Por Helen Pessoni*
Empreender nunca é fácil. Seja para um recém-formado ou para um profissional experiente, tomar as rédeas da carreira e levar adiante o sonho do negócio próprio exige muita coragem. Isso acontece em qualquer ramo, mas em algumas atividades, como a medicina, por vezes, é ainda mais difícil.
Além da notória ausência de disciplinas sobre empreendedorismo nas universidades, alguns médicos e outros profissionais – professores, por exemplo – lidam com uma crença que liga a profissão a uma espécie de “sacerdócio”. E como tudo que é divino, se ligar à materialidade – especialmente ao dinheiro – pode se transformar em algo pecaminoso e empreender torna-se quase que um ato proibido.
Sofri com isso durante algum tempo. Sentia uma grande dificuldade para precificar meu trabalho e achava “imoral” querer tornar meu negócio – uma clínica – um sucesso comercial. Crescer e ganhar dinheiro era “feio”.
Olhando pra trás vejo o quanto deste sofrimento e prejuízo poderia ter evitado se eu tivesse uma formação sobre gestão de negócios. Eu teria entendido muito mais cedo que não preciso sacrificar a médica para ser empresária. Ao contrário, quanto mais eficiente eu for como gestora, mais eu terei tempo para me dedicar à face assistencial.
Há nove anos o Ministério da Educação (MEC) desenvolveu novas Diretrizes Curriculares Nacionais (DCNs) para atualização do aprendizado nas universidades e faculdades, que abrangem a reafirmação dos princípios éticos, responsabilidade social, humanização dos atendimentos, e a gestão em saúde.
Em 2021, a Revista de Medicina da USP (Universidade de São Paulo) divulgou os dados de uma pesquisa em relação à identificação das disciplinas que beneficiam a gestão de serviços de saúde e os projetos pedagógicos considerados fundamentais para o exercício profissional da medicina. O estudo revelou que menos de 1% do tempo total da formação acadêmica é investida no ensino de empreendedorismo e de gestão, envolvendo disciplinas como inovação, política, economia, administração, mercado, serviços e qualidade.
Ainda assim, empreender é um desafio possível!
A primeira coisa que precisamos entender como empreendedores no setor da saúde é que existe diferença entre valor e preço. E a segunda coisa que precisamos fazer é explicar isso para as pessoas. Para todas que compõem o nosso ecossistema – dos fornecedores até os pacientes.

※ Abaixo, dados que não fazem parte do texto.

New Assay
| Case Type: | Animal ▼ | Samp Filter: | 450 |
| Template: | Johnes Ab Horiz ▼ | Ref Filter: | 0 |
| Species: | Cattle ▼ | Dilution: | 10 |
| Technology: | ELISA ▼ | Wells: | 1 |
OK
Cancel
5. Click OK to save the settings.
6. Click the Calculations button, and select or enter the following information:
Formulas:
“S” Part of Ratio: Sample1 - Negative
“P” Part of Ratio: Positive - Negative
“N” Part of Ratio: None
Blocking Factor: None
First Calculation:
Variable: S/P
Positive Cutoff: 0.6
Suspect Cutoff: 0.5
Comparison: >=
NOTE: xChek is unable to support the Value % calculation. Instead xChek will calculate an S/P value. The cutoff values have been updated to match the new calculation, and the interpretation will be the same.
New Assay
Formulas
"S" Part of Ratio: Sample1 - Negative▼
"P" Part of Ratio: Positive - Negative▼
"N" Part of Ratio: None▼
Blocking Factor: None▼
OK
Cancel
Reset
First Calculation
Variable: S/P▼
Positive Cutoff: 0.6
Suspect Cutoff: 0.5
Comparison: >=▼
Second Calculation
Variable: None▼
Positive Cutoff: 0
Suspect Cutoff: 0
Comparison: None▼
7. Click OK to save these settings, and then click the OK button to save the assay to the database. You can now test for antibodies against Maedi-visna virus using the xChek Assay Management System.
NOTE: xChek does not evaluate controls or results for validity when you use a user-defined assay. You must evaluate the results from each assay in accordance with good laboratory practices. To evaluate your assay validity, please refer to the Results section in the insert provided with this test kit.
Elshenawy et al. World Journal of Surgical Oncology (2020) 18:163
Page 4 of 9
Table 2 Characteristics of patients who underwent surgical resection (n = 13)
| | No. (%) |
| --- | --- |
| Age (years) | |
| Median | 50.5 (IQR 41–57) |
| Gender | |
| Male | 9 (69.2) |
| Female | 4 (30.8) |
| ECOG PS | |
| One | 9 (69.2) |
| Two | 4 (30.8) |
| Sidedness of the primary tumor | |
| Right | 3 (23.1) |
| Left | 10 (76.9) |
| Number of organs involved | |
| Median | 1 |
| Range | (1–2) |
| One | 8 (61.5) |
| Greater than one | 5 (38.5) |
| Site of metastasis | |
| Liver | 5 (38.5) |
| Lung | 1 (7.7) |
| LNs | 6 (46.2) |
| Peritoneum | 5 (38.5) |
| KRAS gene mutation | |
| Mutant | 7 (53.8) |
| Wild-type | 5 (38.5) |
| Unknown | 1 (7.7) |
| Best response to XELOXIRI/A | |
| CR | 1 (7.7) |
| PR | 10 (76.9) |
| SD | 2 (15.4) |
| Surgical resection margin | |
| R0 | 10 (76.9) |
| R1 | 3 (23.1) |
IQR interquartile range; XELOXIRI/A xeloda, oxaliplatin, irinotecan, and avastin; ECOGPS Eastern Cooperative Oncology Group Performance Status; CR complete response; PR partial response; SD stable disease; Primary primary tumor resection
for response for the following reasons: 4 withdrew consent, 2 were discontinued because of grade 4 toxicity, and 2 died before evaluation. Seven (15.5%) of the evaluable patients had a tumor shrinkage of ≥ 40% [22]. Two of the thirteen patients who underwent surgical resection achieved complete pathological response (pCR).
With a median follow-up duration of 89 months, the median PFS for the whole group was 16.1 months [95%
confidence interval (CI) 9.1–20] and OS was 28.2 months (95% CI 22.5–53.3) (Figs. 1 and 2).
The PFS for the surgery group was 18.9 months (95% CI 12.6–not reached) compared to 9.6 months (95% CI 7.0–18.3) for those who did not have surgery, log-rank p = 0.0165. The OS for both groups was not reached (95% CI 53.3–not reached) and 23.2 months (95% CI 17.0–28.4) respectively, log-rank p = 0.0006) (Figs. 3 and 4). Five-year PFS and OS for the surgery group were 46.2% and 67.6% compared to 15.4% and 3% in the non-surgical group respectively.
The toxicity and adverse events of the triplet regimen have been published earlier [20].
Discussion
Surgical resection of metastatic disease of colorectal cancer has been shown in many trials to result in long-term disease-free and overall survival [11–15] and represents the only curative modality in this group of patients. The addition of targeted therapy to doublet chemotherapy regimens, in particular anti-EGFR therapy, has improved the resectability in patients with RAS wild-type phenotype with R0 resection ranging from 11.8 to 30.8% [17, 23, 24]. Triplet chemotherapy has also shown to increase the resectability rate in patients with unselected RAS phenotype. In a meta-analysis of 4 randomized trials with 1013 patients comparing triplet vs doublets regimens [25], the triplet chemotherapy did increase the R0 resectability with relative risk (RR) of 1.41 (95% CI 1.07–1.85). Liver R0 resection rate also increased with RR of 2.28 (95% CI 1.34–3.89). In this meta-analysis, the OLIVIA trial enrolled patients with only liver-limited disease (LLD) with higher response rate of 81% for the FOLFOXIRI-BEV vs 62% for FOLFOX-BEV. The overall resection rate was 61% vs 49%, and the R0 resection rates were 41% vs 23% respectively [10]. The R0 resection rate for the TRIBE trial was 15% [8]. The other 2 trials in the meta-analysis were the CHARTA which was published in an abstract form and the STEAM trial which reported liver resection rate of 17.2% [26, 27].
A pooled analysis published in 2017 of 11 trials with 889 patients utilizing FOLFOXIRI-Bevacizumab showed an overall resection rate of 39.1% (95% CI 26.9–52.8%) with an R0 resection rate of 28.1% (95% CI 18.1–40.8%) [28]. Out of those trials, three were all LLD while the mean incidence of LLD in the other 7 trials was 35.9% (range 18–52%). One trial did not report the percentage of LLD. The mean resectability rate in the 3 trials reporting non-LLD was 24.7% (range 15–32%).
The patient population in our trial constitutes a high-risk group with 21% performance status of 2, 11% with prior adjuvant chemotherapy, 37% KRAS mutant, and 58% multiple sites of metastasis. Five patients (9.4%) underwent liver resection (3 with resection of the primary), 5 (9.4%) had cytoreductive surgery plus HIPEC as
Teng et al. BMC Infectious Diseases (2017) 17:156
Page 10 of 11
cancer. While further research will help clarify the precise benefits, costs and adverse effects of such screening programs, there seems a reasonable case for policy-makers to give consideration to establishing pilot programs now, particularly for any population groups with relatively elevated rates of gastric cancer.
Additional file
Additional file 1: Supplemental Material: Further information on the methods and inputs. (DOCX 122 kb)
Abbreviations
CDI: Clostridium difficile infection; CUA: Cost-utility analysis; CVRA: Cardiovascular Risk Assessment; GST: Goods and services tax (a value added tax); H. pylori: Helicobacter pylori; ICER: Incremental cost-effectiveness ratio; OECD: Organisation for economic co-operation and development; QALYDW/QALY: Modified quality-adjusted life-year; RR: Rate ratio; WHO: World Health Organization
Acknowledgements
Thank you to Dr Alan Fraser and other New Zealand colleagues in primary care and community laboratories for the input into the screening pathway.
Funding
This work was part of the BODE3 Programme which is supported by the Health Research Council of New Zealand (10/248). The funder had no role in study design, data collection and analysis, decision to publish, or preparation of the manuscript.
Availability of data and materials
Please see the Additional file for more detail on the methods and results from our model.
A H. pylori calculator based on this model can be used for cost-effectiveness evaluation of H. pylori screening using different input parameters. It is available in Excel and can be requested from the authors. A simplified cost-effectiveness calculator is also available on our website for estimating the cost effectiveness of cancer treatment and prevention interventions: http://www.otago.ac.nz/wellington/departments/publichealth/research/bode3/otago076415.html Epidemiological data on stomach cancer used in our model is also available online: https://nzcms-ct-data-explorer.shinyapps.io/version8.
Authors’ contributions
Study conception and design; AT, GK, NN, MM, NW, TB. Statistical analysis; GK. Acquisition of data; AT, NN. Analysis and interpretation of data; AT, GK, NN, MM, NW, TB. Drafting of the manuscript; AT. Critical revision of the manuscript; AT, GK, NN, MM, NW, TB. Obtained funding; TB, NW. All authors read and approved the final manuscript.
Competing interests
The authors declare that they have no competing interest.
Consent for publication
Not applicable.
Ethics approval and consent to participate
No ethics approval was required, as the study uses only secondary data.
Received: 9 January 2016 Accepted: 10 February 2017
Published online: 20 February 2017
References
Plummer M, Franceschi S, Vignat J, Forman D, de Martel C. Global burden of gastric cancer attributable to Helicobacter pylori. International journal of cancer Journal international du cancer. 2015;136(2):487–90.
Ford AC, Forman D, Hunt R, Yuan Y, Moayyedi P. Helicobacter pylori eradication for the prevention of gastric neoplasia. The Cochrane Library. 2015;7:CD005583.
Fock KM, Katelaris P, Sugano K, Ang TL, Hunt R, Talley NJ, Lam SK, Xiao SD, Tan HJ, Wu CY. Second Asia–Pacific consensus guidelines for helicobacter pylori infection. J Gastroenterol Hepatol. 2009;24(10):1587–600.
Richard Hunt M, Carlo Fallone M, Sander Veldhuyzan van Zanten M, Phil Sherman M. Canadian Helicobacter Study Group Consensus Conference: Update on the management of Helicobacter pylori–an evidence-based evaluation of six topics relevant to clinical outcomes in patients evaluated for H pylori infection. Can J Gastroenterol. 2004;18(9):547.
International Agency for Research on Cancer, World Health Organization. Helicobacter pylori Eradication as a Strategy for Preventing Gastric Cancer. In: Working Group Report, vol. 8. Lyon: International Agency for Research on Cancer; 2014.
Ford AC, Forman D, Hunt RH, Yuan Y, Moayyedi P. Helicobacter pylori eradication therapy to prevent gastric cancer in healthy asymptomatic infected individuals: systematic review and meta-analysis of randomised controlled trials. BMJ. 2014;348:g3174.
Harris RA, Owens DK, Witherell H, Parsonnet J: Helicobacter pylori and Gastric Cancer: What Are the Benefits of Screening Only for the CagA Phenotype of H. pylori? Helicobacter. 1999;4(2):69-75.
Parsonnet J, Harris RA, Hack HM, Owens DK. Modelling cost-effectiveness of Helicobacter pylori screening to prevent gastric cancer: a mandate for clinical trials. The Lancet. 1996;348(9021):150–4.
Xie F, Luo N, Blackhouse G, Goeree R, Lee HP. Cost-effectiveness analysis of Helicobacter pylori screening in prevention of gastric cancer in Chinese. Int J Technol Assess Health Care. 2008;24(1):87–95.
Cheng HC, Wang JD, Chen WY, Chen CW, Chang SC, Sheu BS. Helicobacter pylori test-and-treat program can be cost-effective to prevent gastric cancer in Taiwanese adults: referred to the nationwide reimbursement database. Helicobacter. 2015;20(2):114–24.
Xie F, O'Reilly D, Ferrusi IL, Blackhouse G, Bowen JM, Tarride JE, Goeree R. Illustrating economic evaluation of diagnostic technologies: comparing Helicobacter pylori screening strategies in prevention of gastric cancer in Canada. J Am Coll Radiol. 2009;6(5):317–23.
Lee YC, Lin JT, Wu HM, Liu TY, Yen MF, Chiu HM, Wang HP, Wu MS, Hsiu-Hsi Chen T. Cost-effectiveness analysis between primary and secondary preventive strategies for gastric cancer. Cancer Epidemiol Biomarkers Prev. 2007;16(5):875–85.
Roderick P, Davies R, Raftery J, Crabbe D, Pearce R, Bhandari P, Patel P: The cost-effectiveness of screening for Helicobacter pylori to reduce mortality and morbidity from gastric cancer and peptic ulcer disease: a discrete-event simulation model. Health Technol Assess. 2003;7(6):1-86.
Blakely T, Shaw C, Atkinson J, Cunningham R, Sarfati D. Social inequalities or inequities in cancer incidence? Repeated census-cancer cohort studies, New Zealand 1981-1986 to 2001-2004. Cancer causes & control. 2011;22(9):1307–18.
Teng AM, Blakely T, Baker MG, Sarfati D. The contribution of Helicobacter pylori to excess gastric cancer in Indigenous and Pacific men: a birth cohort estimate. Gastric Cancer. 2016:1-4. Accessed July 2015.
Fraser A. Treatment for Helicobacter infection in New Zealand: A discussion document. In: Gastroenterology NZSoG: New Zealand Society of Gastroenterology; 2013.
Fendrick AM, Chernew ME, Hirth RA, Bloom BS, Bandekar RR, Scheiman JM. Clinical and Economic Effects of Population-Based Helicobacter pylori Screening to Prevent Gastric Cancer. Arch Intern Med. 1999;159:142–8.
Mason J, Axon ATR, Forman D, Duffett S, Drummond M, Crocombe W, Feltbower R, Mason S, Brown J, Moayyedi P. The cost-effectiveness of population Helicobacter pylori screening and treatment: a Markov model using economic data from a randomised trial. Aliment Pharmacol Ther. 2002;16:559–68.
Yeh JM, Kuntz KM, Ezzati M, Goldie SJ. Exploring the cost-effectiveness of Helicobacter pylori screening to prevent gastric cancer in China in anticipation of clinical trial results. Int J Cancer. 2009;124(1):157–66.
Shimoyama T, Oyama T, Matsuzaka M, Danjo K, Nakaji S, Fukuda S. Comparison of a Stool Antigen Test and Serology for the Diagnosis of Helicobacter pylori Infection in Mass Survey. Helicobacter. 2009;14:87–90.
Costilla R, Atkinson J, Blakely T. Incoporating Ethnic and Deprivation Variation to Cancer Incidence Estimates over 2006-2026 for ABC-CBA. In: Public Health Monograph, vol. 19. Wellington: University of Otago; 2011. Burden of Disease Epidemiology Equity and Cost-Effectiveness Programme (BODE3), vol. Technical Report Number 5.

Graças à internet, os pacientes atuais chegam ao consultório cheios de informações – nem todas corretas – sobre doenças e tratamentos. A figura do médico que sabia tudo já não existe e o paciente é, cada vez mais, cliente. Ele exige que o serviço seja bom desde o primeiro contato para marcar um horário, até o pós-atendimento.
Uma saúde de valor não se mede pelo preço final do tratamento, mas pelo melhor uso dos recursos disponíveis e como isso soluciona – nas condições que a ciência já é capaz de oferecer – o problema do cliente.
Então é preciso estar preparado.
Lembro que quando comecei a clinicar, éramos eu e uma secretária apenas no consultório. Tudo foi dando certo e o volume de obrigações a cumprir crescendo exponencialmente. De repente, olhei pra mim e vi que era uma empresa com todos os setores. Eu negociava com fornecedores, contratava, atendia aos pacientes, fazia curativos, ligava no pós-atendimento… Mas eu não me via como empresa até aquele momento, embora fosse.
Foi a partir daí que comecei a buscar pessoas especializadas para cada função e o negócio se transformou, ganhou escala.
Esse é o primeiro conselho que dou aos que querem ser médicos-empreendedores ou qualquer outro profissional, dentro ou fora do setor de saúde: se entenda como uma marca. Organize-se desde o início como uma empresa. E, para isso alguns passos são fundamentais:
- Contrate um bom contador para ajudar na legalização da empresa;
- Tenha uma consultoria em RH para ajudar na contratação de funcionários;
- Faça uma pesquisa de mercado, entenda o seu nicho de atuação;
- Contrate um arquiteto especializado para adequar o espaço à sua atividade;
- Pesquise as tecnologias disponíveis para o seu segmento e faça uma lista de prioridades de implantação, pois os custos costumam ser altos.
E, o mais importante: não tenha medo. Cerque-se de pessoas bem qualificadas, siga estudando, se prepare e tenha resiliência.
Helen Pessoni é médica, com 16 anos de experiência na área de cirurgia vascular e angiologia. Atualmente possui duas clínicas no Rio de Janeiro que levam seu nome – uma na capital (Barra da Tijuca) e outra em Niterói. Especialista em tratamento de varizes e microvarizes com técnicas minimamente invasivas e inovadoras como laser, endolaser e espuma densa, já tratou mais de 10 mil pernas.